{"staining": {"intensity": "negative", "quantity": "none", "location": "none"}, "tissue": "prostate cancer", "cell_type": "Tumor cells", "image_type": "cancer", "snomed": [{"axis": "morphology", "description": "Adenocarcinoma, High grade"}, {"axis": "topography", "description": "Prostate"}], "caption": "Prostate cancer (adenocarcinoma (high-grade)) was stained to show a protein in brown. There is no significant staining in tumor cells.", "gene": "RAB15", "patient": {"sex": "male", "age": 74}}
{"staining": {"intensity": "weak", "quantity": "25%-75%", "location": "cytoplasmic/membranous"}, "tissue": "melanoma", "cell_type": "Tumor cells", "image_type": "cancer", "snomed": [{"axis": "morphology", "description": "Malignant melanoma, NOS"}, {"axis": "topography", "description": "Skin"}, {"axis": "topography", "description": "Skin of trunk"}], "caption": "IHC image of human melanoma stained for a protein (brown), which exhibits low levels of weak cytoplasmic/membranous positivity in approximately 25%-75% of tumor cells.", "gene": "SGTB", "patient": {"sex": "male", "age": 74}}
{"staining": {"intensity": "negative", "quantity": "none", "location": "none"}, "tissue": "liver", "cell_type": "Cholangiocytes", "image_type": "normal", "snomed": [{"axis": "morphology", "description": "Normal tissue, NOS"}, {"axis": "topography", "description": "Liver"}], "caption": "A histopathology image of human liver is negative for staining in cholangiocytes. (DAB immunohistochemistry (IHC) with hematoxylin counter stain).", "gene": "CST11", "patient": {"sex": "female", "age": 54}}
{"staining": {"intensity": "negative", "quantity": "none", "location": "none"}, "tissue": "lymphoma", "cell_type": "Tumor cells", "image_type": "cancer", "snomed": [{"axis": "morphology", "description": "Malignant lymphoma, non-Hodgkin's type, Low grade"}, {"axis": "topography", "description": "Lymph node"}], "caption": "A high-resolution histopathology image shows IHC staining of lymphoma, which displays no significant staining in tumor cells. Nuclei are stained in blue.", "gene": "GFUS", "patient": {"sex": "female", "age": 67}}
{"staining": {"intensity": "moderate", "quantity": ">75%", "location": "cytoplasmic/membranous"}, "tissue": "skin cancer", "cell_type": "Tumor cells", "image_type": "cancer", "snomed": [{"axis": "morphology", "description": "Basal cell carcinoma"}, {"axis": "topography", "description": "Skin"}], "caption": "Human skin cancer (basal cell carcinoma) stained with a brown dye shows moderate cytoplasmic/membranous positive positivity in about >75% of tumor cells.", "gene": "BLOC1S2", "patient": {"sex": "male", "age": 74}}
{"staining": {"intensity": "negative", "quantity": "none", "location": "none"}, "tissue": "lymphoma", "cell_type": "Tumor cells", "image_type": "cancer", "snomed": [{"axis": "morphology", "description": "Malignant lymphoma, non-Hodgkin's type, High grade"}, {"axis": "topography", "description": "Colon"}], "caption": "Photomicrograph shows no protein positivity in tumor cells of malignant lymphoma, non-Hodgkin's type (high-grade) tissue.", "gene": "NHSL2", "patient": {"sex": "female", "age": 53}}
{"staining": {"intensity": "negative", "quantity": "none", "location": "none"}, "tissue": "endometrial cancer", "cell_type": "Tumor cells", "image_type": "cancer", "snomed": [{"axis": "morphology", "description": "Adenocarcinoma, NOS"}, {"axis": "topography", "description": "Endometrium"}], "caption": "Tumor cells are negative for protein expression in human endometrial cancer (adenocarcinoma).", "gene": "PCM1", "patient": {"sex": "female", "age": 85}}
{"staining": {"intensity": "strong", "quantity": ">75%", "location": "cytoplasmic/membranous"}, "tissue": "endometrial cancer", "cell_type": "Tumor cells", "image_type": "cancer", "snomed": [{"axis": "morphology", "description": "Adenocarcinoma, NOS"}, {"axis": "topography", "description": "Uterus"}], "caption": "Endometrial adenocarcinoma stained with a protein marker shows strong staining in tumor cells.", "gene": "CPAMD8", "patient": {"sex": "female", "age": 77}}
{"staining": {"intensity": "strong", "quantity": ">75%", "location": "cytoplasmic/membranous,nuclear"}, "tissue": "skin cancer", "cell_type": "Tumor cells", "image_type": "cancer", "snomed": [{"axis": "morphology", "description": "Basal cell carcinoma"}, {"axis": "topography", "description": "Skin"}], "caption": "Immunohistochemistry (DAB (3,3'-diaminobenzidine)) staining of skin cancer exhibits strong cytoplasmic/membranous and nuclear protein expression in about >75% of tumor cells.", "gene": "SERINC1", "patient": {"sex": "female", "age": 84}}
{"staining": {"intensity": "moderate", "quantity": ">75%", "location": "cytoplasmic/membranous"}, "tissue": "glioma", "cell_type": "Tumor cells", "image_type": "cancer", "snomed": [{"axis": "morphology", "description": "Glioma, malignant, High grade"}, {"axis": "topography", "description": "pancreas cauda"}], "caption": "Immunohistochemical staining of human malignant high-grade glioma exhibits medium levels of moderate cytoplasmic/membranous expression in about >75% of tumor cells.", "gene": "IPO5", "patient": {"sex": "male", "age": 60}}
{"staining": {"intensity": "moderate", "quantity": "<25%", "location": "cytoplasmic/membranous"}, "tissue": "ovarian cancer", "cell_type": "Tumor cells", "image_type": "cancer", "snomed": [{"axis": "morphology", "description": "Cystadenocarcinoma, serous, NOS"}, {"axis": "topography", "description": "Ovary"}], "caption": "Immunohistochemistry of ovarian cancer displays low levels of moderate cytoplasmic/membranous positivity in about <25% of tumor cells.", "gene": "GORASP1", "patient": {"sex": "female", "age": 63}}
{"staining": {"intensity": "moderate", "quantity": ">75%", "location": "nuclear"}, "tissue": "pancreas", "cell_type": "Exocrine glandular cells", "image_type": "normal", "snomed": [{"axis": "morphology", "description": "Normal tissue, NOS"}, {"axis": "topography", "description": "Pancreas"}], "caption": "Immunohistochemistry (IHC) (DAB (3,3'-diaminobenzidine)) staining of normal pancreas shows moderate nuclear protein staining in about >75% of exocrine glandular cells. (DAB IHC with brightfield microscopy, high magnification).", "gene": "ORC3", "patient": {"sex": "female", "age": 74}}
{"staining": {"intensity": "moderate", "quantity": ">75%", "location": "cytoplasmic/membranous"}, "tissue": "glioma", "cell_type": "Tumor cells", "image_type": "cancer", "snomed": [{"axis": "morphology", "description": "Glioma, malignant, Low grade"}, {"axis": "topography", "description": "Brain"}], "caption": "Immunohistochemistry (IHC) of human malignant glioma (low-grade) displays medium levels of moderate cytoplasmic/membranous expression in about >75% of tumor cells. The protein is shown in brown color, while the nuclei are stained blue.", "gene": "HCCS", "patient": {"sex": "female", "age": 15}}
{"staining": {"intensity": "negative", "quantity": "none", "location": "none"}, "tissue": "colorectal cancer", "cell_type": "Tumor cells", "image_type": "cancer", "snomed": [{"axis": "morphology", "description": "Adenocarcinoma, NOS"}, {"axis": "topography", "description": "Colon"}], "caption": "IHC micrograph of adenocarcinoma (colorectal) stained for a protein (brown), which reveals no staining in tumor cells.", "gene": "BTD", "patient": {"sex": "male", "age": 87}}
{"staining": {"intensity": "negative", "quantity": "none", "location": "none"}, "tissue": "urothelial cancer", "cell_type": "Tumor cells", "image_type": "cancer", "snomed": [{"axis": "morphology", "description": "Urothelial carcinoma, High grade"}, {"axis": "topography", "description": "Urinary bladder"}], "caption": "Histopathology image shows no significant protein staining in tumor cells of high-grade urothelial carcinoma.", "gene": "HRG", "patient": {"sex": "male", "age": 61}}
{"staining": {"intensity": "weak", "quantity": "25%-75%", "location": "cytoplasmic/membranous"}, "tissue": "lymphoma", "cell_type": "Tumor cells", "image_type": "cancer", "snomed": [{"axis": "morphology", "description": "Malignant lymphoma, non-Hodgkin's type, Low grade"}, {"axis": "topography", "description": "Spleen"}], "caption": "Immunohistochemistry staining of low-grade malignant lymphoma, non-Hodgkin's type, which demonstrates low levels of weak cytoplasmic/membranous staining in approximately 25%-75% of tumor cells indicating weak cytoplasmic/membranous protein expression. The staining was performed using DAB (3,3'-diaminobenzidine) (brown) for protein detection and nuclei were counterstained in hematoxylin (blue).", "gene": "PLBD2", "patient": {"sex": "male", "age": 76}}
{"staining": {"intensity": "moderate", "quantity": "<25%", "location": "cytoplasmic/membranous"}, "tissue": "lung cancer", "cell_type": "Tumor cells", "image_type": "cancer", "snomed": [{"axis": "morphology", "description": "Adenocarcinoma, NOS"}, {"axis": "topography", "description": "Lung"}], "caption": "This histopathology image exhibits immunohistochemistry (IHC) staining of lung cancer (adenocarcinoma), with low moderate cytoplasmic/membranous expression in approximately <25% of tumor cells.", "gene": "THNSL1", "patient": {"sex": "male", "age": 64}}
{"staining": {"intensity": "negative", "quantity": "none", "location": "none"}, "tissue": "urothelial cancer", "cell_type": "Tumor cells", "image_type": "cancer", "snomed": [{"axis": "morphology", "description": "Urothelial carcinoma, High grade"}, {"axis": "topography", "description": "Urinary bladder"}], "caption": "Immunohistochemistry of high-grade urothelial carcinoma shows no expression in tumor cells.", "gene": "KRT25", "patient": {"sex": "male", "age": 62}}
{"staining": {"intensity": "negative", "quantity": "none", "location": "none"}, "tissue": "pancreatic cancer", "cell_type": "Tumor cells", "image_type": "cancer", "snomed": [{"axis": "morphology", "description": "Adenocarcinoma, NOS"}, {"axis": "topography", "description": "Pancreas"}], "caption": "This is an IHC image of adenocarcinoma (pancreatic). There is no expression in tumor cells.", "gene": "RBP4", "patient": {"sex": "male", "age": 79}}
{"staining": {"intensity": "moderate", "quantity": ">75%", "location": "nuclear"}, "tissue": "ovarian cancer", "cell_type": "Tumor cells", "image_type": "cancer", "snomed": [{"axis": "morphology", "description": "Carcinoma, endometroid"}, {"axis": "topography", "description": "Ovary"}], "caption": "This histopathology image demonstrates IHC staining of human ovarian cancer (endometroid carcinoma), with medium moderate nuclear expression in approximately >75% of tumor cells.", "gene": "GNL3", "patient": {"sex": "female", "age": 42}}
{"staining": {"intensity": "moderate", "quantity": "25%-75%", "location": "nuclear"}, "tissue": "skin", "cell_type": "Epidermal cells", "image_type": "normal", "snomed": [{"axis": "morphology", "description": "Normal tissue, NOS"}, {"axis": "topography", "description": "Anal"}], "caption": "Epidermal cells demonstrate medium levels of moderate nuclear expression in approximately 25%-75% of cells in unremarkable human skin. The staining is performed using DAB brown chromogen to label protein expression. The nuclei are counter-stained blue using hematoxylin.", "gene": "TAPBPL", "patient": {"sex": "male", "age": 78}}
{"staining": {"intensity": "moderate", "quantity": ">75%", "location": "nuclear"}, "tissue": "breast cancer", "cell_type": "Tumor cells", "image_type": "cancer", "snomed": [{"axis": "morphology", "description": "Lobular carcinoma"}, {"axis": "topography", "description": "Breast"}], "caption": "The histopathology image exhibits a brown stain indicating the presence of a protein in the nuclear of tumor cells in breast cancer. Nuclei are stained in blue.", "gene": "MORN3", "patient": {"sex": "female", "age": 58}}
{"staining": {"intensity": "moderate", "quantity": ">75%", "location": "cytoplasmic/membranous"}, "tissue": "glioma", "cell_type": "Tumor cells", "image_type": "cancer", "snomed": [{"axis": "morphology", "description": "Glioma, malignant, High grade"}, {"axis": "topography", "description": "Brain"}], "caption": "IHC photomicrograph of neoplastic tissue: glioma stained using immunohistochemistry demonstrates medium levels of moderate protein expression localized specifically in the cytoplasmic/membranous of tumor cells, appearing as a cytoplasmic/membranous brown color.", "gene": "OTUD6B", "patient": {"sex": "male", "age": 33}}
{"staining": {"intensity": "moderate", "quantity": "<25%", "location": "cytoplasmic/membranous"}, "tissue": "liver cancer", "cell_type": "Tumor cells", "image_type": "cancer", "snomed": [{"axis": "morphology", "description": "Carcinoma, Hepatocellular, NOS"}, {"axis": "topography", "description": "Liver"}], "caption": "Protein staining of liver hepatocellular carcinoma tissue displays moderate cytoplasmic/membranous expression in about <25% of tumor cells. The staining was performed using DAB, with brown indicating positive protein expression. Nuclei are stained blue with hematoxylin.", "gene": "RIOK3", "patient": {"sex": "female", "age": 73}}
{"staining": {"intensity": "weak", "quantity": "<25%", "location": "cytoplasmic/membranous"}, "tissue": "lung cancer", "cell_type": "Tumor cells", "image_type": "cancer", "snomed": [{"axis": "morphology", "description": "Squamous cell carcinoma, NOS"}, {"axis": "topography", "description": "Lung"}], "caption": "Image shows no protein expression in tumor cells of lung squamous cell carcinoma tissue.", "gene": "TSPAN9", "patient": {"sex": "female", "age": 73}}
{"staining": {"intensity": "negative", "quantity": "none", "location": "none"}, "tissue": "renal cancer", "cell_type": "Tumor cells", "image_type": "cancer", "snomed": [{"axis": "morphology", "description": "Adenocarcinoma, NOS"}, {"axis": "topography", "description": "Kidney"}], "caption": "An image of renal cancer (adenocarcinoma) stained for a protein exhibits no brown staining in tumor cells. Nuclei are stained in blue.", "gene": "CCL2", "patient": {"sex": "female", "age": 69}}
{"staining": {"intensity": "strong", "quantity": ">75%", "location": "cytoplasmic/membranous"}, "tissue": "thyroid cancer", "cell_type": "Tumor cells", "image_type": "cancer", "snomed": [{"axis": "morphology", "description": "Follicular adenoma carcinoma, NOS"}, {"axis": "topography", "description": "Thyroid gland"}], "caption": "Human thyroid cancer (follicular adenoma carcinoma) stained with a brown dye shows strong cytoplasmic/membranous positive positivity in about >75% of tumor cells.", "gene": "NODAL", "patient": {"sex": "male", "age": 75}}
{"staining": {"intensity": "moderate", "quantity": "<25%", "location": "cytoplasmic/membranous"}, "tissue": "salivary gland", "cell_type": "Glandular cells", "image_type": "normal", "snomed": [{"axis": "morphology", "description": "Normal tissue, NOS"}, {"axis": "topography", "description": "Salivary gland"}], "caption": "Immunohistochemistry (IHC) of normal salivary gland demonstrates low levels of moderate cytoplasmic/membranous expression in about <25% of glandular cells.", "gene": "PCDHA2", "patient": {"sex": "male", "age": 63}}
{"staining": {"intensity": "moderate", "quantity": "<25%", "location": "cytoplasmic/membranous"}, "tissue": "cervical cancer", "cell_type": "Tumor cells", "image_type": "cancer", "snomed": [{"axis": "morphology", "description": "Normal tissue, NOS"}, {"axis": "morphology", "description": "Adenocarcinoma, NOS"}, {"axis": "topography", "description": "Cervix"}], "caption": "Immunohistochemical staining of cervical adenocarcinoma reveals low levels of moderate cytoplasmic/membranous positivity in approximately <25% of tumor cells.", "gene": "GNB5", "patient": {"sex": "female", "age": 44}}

══════

ABOUT THIS TASK: Your task is to copy each line from the material above that includes the word "glandular".

SOLUTION:
{"staining": {"intensity": "moderate", "quantity": ">75%", "location": "nuclear"}, "tissue": "pancreas", "cell_type": "Exocrine glandular cells", "image_type": "normal", "snomed": [{"axis": "morphology", "description": "Normal tissue, NOS"}, {"axis": "topography", "description": "Pancreas"}], "caption": "Immunohistochemistry (IHC) (DAB (3,3'-diaminobenzidine)) staining of normal pancreas shows moderate nuclear protein staining in about >75% of exocrine glandular cells. (DAB IHC with brightfield microscopy, high magnification).", "gene": "ORC3", "patient": {"sex": "female", "age": 74}}
{"staining": {"intensity": "moderate", "quantity": "<25%", "location": "cytoplasmic/membranous"}, "tissue": "salivary gland", "cell_type": "Glandular cells", "image_type": "normal", "snomed": [{"axis": "morphology", "description": "Normal tissue, NOS"}, {"axis": "topography", "description": "Salivary gland"}], "caption": "Immunohistochemistry (IHC) of normal salivary gland demonstrates low levels of moderate cytoplasmic/membranous expression in about <25% of glandular cells.", "gene": "PCDHA2", "patient": {"sex": "male", "age": 63}}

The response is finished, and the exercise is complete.